### Activity
Your answer should hold exactly the lines from the one with "Bounding box of the basket at (998, 194)?" through the final line of the data below, reproduced as written.

(Collected data)
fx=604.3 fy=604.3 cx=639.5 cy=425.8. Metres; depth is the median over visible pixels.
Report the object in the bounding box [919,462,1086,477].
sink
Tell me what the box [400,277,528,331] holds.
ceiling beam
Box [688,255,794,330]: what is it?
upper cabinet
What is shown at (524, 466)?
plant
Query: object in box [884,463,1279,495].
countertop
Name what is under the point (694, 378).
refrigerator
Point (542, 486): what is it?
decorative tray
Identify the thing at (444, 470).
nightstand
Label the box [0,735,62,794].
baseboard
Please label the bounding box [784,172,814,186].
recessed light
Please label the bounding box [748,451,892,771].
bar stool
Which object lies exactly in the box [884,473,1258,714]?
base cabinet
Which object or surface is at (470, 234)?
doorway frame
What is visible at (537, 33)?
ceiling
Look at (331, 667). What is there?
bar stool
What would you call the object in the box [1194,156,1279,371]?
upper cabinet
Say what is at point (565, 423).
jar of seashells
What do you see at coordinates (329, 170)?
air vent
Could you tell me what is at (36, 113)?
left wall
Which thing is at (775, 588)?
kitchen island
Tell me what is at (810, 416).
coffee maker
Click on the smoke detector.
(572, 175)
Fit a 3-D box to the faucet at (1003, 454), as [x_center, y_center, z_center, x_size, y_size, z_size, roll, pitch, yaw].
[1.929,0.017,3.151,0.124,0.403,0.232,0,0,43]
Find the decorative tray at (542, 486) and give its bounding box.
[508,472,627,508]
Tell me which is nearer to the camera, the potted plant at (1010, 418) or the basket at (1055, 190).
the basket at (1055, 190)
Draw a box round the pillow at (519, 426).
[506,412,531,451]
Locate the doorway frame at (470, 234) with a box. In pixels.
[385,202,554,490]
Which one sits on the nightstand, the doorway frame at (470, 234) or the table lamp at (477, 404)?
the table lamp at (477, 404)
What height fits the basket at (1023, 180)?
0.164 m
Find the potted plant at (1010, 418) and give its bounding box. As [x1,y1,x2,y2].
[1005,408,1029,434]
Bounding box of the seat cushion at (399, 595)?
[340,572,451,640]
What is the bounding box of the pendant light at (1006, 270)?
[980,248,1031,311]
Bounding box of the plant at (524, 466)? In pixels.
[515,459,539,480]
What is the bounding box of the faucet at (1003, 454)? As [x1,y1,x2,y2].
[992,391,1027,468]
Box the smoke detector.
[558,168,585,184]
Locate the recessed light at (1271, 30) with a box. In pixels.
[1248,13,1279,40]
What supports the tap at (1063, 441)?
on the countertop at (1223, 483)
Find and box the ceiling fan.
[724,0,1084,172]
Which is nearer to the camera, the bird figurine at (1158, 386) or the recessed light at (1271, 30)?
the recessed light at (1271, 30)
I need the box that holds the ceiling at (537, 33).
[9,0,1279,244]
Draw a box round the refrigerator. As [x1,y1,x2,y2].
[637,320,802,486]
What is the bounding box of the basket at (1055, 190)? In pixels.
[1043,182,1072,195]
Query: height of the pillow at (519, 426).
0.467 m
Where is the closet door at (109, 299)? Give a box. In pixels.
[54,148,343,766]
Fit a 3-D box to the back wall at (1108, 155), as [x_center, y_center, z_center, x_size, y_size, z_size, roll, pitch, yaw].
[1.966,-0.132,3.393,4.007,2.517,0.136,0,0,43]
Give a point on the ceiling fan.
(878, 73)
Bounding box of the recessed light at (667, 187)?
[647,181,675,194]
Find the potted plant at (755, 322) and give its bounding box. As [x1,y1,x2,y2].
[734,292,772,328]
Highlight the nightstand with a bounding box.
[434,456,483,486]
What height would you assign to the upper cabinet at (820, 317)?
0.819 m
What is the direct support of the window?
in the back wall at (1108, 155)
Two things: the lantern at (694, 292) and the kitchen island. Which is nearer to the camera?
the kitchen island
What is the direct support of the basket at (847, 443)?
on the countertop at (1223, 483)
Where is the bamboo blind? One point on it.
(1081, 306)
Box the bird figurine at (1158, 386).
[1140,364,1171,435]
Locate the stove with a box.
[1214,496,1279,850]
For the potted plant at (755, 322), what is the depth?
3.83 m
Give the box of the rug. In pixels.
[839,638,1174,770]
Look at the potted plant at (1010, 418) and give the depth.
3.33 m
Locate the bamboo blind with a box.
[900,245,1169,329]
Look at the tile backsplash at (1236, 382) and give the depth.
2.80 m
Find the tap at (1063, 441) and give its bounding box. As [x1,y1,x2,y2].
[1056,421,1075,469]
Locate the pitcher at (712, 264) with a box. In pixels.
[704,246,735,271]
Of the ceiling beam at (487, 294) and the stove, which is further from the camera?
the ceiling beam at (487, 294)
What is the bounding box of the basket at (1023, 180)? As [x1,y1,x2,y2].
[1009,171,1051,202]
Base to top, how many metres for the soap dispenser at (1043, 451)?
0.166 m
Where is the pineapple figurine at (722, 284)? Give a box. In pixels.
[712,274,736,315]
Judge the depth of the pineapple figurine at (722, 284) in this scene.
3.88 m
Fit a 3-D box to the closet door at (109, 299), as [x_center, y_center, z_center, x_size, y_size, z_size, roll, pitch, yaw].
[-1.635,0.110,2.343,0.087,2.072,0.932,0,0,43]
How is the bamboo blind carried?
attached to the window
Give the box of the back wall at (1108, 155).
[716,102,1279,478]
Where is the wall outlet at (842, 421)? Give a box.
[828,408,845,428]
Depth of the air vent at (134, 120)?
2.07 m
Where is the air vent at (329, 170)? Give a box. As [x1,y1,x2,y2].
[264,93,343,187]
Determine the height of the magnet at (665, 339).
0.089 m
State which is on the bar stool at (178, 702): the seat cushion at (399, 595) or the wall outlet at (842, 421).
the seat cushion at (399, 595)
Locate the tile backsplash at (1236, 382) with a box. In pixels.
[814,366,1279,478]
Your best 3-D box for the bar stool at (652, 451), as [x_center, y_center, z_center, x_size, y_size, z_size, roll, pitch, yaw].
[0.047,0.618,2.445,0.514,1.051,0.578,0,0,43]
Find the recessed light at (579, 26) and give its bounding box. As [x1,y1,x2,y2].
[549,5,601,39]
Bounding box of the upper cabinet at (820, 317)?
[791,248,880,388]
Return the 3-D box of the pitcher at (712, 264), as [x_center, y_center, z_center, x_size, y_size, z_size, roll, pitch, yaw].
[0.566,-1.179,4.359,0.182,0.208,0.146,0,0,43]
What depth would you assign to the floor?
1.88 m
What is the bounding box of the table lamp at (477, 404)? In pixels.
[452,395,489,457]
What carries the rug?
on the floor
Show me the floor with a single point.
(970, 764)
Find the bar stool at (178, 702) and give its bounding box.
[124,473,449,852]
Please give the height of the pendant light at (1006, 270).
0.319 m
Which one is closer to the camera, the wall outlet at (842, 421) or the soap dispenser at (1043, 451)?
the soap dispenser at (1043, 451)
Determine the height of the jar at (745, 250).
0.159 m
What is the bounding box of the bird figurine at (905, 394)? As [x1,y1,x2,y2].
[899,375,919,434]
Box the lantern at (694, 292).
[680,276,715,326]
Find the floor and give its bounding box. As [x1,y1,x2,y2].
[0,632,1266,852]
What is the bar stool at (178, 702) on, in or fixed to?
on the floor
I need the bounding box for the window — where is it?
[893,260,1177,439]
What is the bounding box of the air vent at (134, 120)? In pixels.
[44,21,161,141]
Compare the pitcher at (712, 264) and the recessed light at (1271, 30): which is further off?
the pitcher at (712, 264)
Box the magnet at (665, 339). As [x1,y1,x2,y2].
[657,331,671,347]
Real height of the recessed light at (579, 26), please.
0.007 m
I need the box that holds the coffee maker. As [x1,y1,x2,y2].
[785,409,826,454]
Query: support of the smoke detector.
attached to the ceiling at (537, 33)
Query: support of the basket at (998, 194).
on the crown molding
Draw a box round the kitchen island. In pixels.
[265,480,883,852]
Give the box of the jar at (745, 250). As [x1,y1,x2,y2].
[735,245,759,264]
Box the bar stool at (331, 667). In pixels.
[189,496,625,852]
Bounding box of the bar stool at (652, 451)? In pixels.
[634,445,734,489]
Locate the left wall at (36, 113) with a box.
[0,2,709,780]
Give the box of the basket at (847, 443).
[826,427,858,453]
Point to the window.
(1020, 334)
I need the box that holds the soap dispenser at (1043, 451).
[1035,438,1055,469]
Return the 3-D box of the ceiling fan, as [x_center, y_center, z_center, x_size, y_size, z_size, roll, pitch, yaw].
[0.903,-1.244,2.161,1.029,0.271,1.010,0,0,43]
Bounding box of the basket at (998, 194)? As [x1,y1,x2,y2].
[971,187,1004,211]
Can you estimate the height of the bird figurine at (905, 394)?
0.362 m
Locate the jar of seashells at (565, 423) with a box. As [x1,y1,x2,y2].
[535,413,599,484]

### The completed task
Bounding box of the basket at (998, 194)? As [x1,y1,x2,y2].
[971,187,1004,211]
Can you estimate the height of the bird figurine at (905, 394)?
0.362 m
Locate the jar of seashells at (565, 423) with a box. As [x1,y1,x2,y2].
[535,413,599,484]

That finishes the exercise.